Only the lines below between the ones containing "に発送」であっても，当社に在" and "förundersökningsledare i polismålen.", inclusive, are to be reproduced, each exactly as it stands.

━━━━━━━━━━

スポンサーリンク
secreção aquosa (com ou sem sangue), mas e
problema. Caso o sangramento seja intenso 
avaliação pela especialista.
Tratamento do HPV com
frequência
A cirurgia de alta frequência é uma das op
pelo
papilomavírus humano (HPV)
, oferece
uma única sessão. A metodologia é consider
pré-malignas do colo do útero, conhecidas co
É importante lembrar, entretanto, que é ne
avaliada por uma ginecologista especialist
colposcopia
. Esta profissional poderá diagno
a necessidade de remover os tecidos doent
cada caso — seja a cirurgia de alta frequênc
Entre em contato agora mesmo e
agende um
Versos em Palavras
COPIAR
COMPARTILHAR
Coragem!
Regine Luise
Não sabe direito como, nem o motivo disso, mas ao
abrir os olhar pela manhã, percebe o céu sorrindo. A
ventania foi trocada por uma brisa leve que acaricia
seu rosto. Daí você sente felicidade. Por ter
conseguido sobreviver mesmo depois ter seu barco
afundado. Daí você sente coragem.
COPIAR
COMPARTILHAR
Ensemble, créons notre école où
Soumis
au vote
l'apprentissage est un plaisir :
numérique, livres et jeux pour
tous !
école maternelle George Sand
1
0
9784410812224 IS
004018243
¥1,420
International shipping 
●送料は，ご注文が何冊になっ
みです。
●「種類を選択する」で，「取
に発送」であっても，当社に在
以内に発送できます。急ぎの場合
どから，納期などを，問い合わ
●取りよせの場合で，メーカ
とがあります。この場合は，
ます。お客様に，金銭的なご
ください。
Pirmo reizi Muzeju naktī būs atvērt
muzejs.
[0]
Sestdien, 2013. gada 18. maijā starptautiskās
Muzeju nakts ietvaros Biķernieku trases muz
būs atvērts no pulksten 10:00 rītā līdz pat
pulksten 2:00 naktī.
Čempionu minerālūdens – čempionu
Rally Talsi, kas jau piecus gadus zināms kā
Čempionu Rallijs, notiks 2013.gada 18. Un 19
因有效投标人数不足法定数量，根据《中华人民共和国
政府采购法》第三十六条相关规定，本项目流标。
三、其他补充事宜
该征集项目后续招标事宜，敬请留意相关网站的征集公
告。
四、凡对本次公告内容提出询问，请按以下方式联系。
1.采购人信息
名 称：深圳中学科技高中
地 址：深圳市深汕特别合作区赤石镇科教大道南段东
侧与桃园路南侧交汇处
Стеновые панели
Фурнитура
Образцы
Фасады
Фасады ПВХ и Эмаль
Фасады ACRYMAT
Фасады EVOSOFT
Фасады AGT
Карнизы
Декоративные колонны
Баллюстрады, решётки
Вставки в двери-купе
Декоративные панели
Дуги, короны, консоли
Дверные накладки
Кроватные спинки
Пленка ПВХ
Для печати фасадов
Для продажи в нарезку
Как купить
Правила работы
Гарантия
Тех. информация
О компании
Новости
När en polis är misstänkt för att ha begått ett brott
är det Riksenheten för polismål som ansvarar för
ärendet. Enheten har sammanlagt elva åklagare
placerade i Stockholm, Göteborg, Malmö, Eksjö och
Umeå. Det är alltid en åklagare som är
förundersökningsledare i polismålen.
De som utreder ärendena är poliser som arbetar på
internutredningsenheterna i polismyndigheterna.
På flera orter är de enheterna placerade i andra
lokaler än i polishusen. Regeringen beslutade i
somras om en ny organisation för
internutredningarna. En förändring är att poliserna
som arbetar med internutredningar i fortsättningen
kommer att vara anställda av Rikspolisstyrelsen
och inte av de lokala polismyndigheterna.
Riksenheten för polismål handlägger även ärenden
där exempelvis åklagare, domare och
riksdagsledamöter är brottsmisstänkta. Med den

━━━━━━━━━━

EXERCISE RESPONSE:
に発送」であっても，当社に在
以内に発送できます。急ぎの場合
どから，納期などを，問い合わ
●取りよせの場合で，メーカ
とがあります。この場合は，
ます。お客様に，金銭的なご
ください。
Pirmo reizi Muzeju naktī būs atvērt
muzejs.
[0]
Sestdien, 2013. gada 18. maijā starptautiskās
Muzeju nakts ietvaros Biķernieku trases muz
būs atvērts no pulksten 10:00 rītā līdz pat
pulksten 2:00 naktī.
Čempionu minerālūdens – čempionu
Rally Talsi, kas jau piecus gadus zināms kā
Čempionu Rallijs, notiks 2013.gada 18. Un 19
因有效投标人数不足法定数量，根据《中华人民共和国
政府采购法》第三十六条相关规定，本项目流标。
三、其他补充事宜
该征集项目后续招标事宜，敬请留意相关网站的征集公
告。
四、凡对本次公告内容提出询问，请按以下方式联系。
1.采购人信息
名 称：深圳中学科技高中
地 址：深圳市深汕特别合作区赤石镇科教大道南段东
侧与桃园路南侧交汇处
Стеновые панели
Фурнитура
Образцы
Фасады
Фасады ПВХ и Эмаль
Фасады ACRYMAT
Фасады EVOSOFT
Фасады AGT
Карнизы
Декоративные колонны
Баллюстрады, решётки
Вставки в двери-купе
Декоративные панели
Дуги, короны, консоли
Дверные накладки
Кроватные спинки
Пленка ПВХ
Для печати фасадов
Для продажи в нарезку
Как купить
Правила работы
Гарантия
Тех. информация
О компании
Новости
När en polis är misstänkt för att ha begått ett brott
är det Riksenheten för polismål som ansvarar för
ärendet. Enheten har sammanlagt elva åklagare
placerade i Stockholm, Göteborg, Malmö, Eksjö och
Umeå. Det är alltid en åklagare som är
förundersökningsledare i polismålen.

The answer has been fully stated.